Rangel Alves da Costa*
Recebo muitas críticas de meus conterrâneos, verdadeiros puxões de orelha desses irmãos sertanejos porque vivo muito ausente da minha terra, meu berço de nascimento: Nossa Senhora da Conceição do Poço Redondo. Ou simplesmente Poço Redondo.
Aliás, Poço Redondo é um nome descabido demais para ser colocado num lugar onde a seca, o esturricamento da terra e a pobreza espalhada pelos rincões comandam suas feições. Ouvir falar em poço redondo leva a imaginar um buraco cavado na terra e fundo o suficiente para atingir um lençol de água subterrâneo.
Mas o poço de lá é diferente. É poço redondo sim, imenso, profundo, mas apenas desejoso que caia gota d’água por cima da terra. Molhando o chão, encharcando o leito da semente, quem sabe depois a água escorre para se juntar ao veio talvez já existente em algum lugar.
O poço redondo que existia no riachinho que corta a cidade – e que deu nome ao lugar - há muito não existe mais. Do riachinho Jacaré só resta o leito devastado, ferido, sem pedra e areia, sem mata ciliar, sem nada. Em épocas de trovoadas, as águas que descambam da nascente escorrem desnorteadas, trazendo imundícies. Será preciso esperar mais duas ou três enchentes. E depois a sequidão, a cobra feia, o leito triste.
E era nesse leito que havia o poço redondo onde os primeiros habitantes do lugar, os velhos vaqueiros das raízes primeiras, levavam seus rebanhos para beber água salobra em épocas de estiagens. E de tanto falar nesse poço abundante, aberto na areia gorda do riachinho, a povoação surgida foi sendo conhecida também por Poço Redondo. E assim ficou quando se tornou município.
Hoje praticamente não existe mais riachinho e muito menos o poço. O Poço Redondo que continua existindo, e este sobrevivendo da força, da luta e da fé incansável do seu povo, de vez em quando se vê ajoelhado em súplicas. O homem, considerado pelo escritor como acima de tudo é um forte, ao lançar o olhar diante de tantas dificuldades se sente acima de tudo um desvalido.
Nesta época, por exemplo, mesmo com as chuvas que estão caindo de vez em quando, não se tem garantia alguma que amanhã será um novo dia. Ninguém pode dizer que a terra já estará pronta para ser semeada e que dali a alguns meses os frutos estarão sobre a mesa. Não. E não porque tudo muda repentinamente naquele sertão. É seu jeito de ser, infelizmente.
O que parece não mudar é a fome, a pobreza, a miséria, e tantas vezes absoluta. A fome da seca ainda persistirá muito tempo, e muitos jamais sairão da realidade mais sofrida que possa existir.
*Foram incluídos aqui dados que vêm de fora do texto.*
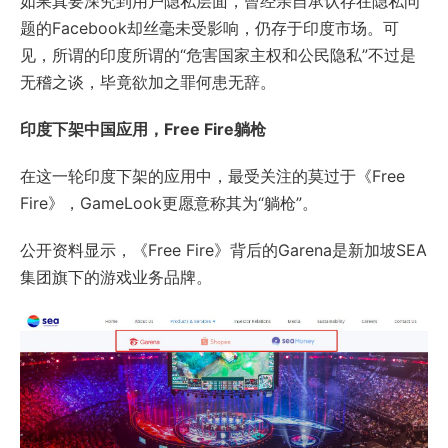
如果真要深究到用户隐私层面，曾经亲自承认存在隐私问
题的Facebook却丝毫未受影响，仍存于印度市场。可
见，所谓的印度所谓的“危害国家主权和公民隐私”不过是
无稽之谈，毕竟欲加之罪何患无辞。
印度下架中国应用，Free Fire躺枪
在这一轮印度下架的应用中，最受关注的莫过于《Free
Fire》，GameLook更愿意称其为“躺枪”。
公开资料显示，《Free Fire》背后的Garena是新加坡SEA
集团旗下的游戏业务品牌。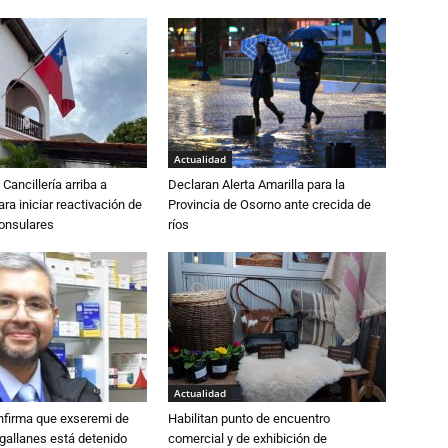
Actualidad
Cancillería arriba a
Declaran Alerta Amarilla para la
ra iniciar reactivación de
Provincia de Osorno ante crecida de
consulares
ríos
Actualidad
nfirma que exseremi de
Habilitan punto de encuentro
gallanes está detenido
comercial y de exhibición de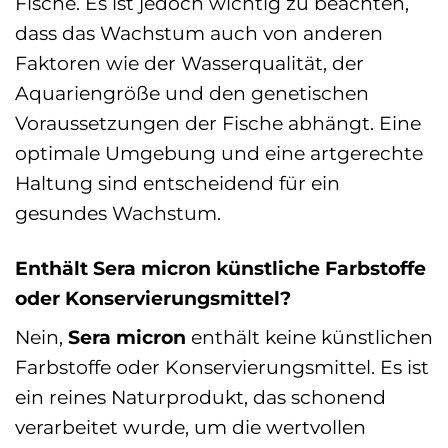
Fische. Es ist jedoch wichtig zu beachten,
dass das Wachstum auch von anderen
Faktoren wie der Wasserqualität, der
Aquariengröße und den genetischen
Voraussetzungen der Fische abhängt. Eine
optimale Umgebung und eine artgerechte
Haltung sind entscheidend für ein
gesundes Wachstum.
Enthält Sera micron künstliche Farbstoffe
oder Konservierungsmittel?
Nein,
Sera micron
enthält keine künstlichen
Farbstoffe oder Konservierungsmittel. Es ist
ein reines Naturprodukt, das schonend
verarbeitet wurde, um die wertvollen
Daí que dizer que vem chovendo no sertão significa muito pouco. Ademais, não seria errôneo afirmar que a pobreza não é fruto de uma ou outra estiagem, mas do abandono a que o homem foi relegado.
Não estou por lá, mas tudo isso me dói demais. Sofro a mesma dor do irmão, choro a mesma lágrima sertaneja. E só Deus sabe o quanto lamento não poder estar mais vezes naqueles arredores ensolarados, levantando na primeira luz do alvorecer e percorrendo os seus caminhos. Meu madrugar sertanejo outro não é senão ouvir o canto do galo já nas distâncias e lugares de pessoas mais humildes, empobrecidas, autenticamente sertanejas.
Não há nada melhor do que aproveitar o silêncio da alvorada, o clima ameno, e de chinelo no pé – como fazia o meu pai – seguir ao encontro daquela que abre a porta para varrer a calçada, daquele que já caminha para a sua lide, daquele outro reconhecendo o amigo e já gritando com palavra bonita na boca e braços abertos. E de prosa em prosa a vida e a aprendizagem. Assim é o meu passo e o meu percurso por lá.
Mas não nego que os meus amigos tenham razão em reclamar da minha ausência. Sei que deveria estar mais presente, viver mais o meu conterrâneo, dar logo início ao que me prometi realizar. O que me prometi realizar? É segredo que ainda não sei, ainda não ouvi de mim mesmo. E somente o meu povo poderá revelar.